(Entries from a dataset)
^^^^
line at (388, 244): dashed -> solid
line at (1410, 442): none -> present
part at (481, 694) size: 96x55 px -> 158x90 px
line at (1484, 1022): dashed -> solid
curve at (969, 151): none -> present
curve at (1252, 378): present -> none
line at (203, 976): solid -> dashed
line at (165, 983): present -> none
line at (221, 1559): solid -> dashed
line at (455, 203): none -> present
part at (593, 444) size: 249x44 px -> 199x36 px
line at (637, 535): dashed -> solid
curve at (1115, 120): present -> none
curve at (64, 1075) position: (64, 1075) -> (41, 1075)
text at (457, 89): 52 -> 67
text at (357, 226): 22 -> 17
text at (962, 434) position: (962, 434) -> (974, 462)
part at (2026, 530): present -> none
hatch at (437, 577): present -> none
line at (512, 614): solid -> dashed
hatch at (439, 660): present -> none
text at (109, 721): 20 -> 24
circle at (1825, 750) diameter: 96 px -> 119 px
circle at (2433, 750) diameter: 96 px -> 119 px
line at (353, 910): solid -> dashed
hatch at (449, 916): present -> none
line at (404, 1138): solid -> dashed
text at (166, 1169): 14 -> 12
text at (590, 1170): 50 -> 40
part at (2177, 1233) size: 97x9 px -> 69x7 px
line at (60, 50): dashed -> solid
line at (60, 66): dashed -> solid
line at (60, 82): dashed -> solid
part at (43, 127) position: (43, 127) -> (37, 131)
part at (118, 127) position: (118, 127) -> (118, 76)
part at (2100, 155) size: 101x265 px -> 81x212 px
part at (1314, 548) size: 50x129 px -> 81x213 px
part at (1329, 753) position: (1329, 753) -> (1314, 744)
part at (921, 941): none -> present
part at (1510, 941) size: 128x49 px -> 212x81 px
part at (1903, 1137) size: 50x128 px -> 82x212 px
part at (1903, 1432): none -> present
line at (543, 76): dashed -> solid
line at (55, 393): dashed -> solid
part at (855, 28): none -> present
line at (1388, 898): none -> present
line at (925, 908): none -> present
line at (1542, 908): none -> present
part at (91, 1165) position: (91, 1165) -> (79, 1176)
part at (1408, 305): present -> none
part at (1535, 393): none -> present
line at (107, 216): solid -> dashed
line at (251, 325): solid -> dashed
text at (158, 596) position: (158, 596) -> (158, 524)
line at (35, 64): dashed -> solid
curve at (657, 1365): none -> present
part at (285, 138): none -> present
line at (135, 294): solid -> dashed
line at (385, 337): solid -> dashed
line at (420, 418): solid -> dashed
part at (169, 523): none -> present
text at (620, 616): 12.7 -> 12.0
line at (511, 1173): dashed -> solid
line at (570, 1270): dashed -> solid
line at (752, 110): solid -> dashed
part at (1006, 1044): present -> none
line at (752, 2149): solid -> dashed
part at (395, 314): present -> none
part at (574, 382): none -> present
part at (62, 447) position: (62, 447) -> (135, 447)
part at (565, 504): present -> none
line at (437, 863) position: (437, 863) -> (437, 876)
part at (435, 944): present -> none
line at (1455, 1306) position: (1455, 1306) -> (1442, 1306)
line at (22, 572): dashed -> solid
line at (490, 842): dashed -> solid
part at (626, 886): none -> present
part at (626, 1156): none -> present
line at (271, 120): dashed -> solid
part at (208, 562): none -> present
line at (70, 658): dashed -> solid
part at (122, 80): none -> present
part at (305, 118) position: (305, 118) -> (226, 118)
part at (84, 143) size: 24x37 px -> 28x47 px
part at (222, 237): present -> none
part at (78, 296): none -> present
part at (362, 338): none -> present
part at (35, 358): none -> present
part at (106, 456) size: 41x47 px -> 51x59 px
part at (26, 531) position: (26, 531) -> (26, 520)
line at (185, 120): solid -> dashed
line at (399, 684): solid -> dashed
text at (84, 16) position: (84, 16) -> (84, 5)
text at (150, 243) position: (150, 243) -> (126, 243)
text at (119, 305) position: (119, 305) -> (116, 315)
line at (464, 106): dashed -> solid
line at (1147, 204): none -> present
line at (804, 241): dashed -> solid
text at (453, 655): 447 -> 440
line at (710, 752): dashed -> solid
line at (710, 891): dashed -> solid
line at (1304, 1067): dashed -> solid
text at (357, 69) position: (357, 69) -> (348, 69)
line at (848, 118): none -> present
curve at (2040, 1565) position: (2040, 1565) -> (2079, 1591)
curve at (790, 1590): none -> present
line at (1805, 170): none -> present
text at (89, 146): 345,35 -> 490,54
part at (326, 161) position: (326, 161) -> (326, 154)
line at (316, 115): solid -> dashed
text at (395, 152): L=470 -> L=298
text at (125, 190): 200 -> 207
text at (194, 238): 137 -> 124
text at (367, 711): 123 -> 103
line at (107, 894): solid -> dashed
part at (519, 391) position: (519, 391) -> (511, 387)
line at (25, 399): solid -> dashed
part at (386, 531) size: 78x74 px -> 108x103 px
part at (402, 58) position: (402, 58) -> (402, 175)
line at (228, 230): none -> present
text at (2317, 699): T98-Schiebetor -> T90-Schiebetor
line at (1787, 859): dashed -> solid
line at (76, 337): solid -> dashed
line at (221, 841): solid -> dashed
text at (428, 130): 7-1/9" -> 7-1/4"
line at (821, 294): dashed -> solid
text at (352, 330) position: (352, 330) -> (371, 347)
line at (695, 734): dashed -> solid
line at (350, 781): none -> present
^^^^
> **Exercise prompt**: Can you arrange the lines of the material, from its first line through the line containing "text at (590, 1170): 50 -> 40" (that line included), as a JSON list of strings with one string per line and no blank lines?

> **Response**:
[
  "line at (388, 244): dashed -> solid",
  "line at (1410, 442): none -> present",
  "part at (481, 694) size: 96x55 px -> 158x90 px",
  "line at (1484, 1022): dashed -> solid",
  "curve at (969, 151): none -> present",
  "curve at (1252, 378): present -> none",
  "line at (203, 976): solid -> dashed",
  "line at (165, 983): present -> none",
  "line at (221, 1559): solid -> dashed",
  "line at (455, 203): none -> present",
  "part at (593, 444) size: 249x44 px -> 199x36 px",
  "line at (637, 535): dashed -> solid",
  "curve at (1115, 120): present -> none",
  "curve at (64, 1075) position: (64, 1075) -> (41, 1075)",
  "text at (457, 89): 52 -> 67",
  "text at (357, 226): 22 -> 17",
  "text at (962, 434) position: (962, 434) -> (974, 462)",
  "part at (2026, 530): present -> none",
  "hatch at (437, 577): present -> none",
  "line at (512, 614): solid -> dashed",
  "hatch at (439, 660): present -> none",
  "text at (109, 721): 20 -> 24",
  "circle at (1825, 750) diameter: 96 px -> 119 px",
  "circle at (2433, 750) diameter: 96 px -> 119 px",
  "line at (353, 910): solid -> dashed",
  "hatch at (449, 916): present -> none",
  "line at (404, 1138): solid -> dashed",
  "text at (166, 1169): 14 -> 12",
  "text at (590, 1170): 50 -> 40"
]